Solved – What’s the pros and cons between Huber and Pseudo Huber Loss Functions

artificial intelligenceloss-functionsmachine learningneural networks

The Huber Loss is: $$ huber =
\begin{cases}
\frac{1}{2} t^2 & \quad\text{if}\quad |t|\le \beta \\
\beta |t| &\quad\text{else}
\end{cases} $$

The pseudo huber is:
$$ pseudo = \delta^2\left(\sqrt{1+\left(\frac{t}{\delta}\right)^2}-1\right)$$

What are the pros and cons of using pseudo huber over huber? I don't really see much research using pseudo huber, so I wonder why?

For me, pseudo huber loss allows you to control the smoothness and therefore you can specifically decide how much you penalise outliers by, whereas huber loss is either MSE or MAE. Also, the huber loss does not have a continuous second derivative.

So, what exactly are the cons of pseudo if any?

Best Answer

Advantages of the Huber loss:

  1. You don't have to choose a $\delta$. (Of course you may like the freedom to "control" that comes with such a choice, but some would like to avoid choices without having some clear information and guidance how to make it.)

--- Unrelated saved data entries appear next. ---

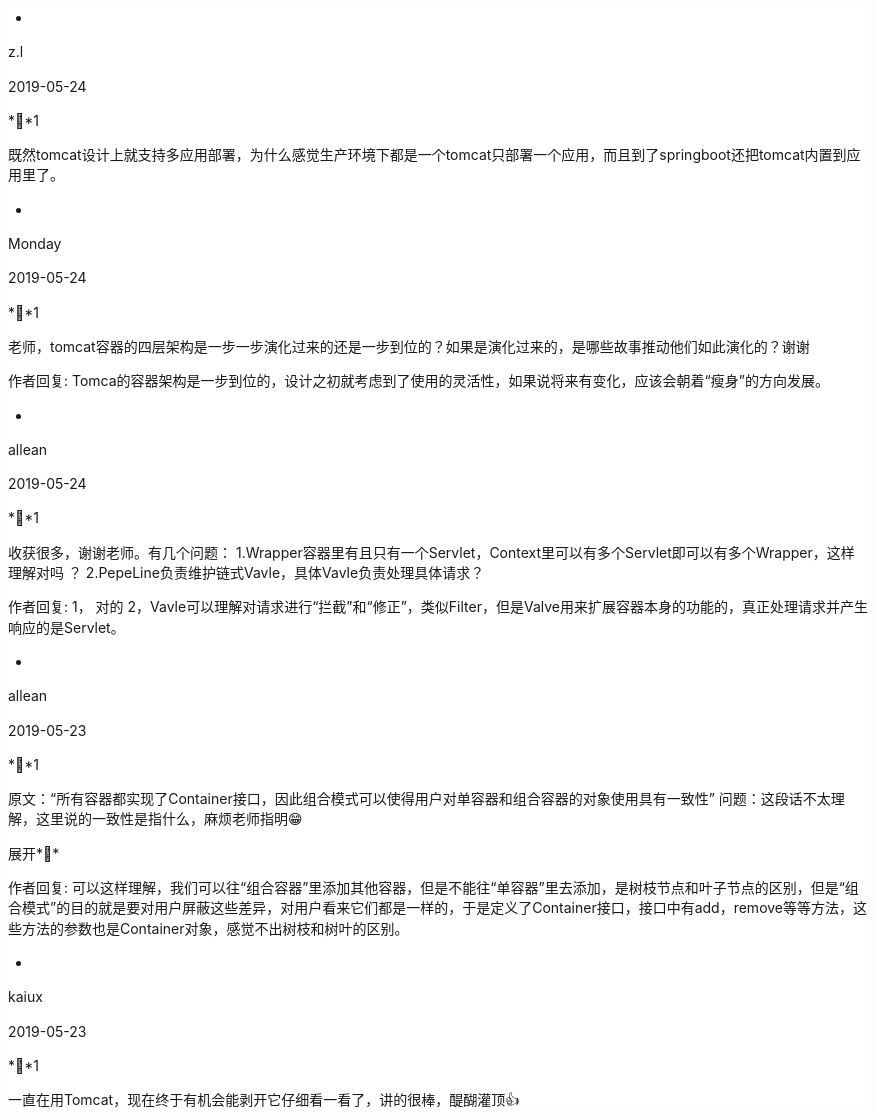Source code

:   

- 

  z.l

  2019-05-24

  **1

  既然tomcat设计上就支持多应用部署，为什么感觉生产环境下都是一个tomcat只部署一个应用，而且到了springboot还把tomcat内置到应用里了。

- 

  Monday

  2019-05-24

  **1

  老师，tomcat容器的四层架构是一步一步演化过来的还是一步到位的？如果是演化过来的，是哪些故事推动他们如此演化的？谢谢

  作者回复: Tomca的容器架构是一步到位的，设计之初就考虑到了使用的灵活性，如果说将来有变化，应该会朝着“瘦身”的方向发展。

- 

  allean

  2019-05-24

  **1

  收获很多，谢谢老师。有几个问题：
  1.Wrapper容器里有且只有一个Servlet，Context里可以有多个Servlet即可以有多个Wrapper，这样理解对吗 ？
  2.PepeLine负责维护链式Vavle，具体Vavle负责处理具体请求？

  作者回复: 1， 对的
  2，Vavle可以理解对请求进行“拦截”和“修正”，类似Filter，但是Valve用来扩展容器本身的功能的，真正处理请求并产生响应的是Servlet。

- 

  allean

  2019-05-23

  **1

  原文：“所有容器都实现了Container接口，因此组合模式可以使得用户对单容器和组合容器的对象使用具有一致性”
  问题：这段话不太理解，这里说的一致性是指什么，麻烦老师指明😁

  展开**

  作者回复: 可以这样理解，我们可以往“组合容器”里添加其他容器，但是不能往“单容器”里去添加，是树枝节点和叶子节点的区别，但是“组合模式”的目的就是要对用户屏蔽这些差异，对用户看来它们都是一样的，于是定义了Container接口，接口中有add，remove等等方法，这些方法的参数也是Container对象，感觉不出树枝和树叶的区别。

- 

  kaiux

  2019-05-23

  **1

  一直在用Tomcat，现在终于有机会能剥开它仔细看一看了，讲的很棒，醍醐灌顶👍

  2. The M-estimator with Huber loss function has been proved to have a number of optimality features. It is the estimator of the mean with minimax asymptotic variance in a symmetric contamination neighbourhood of the normal distribution (as shown by Huber in his famous 1964 paper), and it is the estimator of the mean with minimum asymptotic variance and a given bound on the influence function, assuming a normal distribution, see Frank R. Hampel, Elvezio M. Ronchetti, Peter J. Rousseeuw and Werner A. Stahel, Robust Statistics. The Approach Based on Influence Functions. Hampel has written somewhere that Huber's M-estimator (based on Huber's loss) is optimal in four respects, but I've forgotten the other two. Note that these properties also hold for other distributions than the normal for a general Huber-estimator with a loss function based on the likelihood of the distribution of interest, of which what you wrote down is the special case applying to the normal distribution.

  3. I'm not saying that the Huber loss is generally better; one may want to have smoothness and be able to tune it, however this means that one deviates from optimality in the sense above.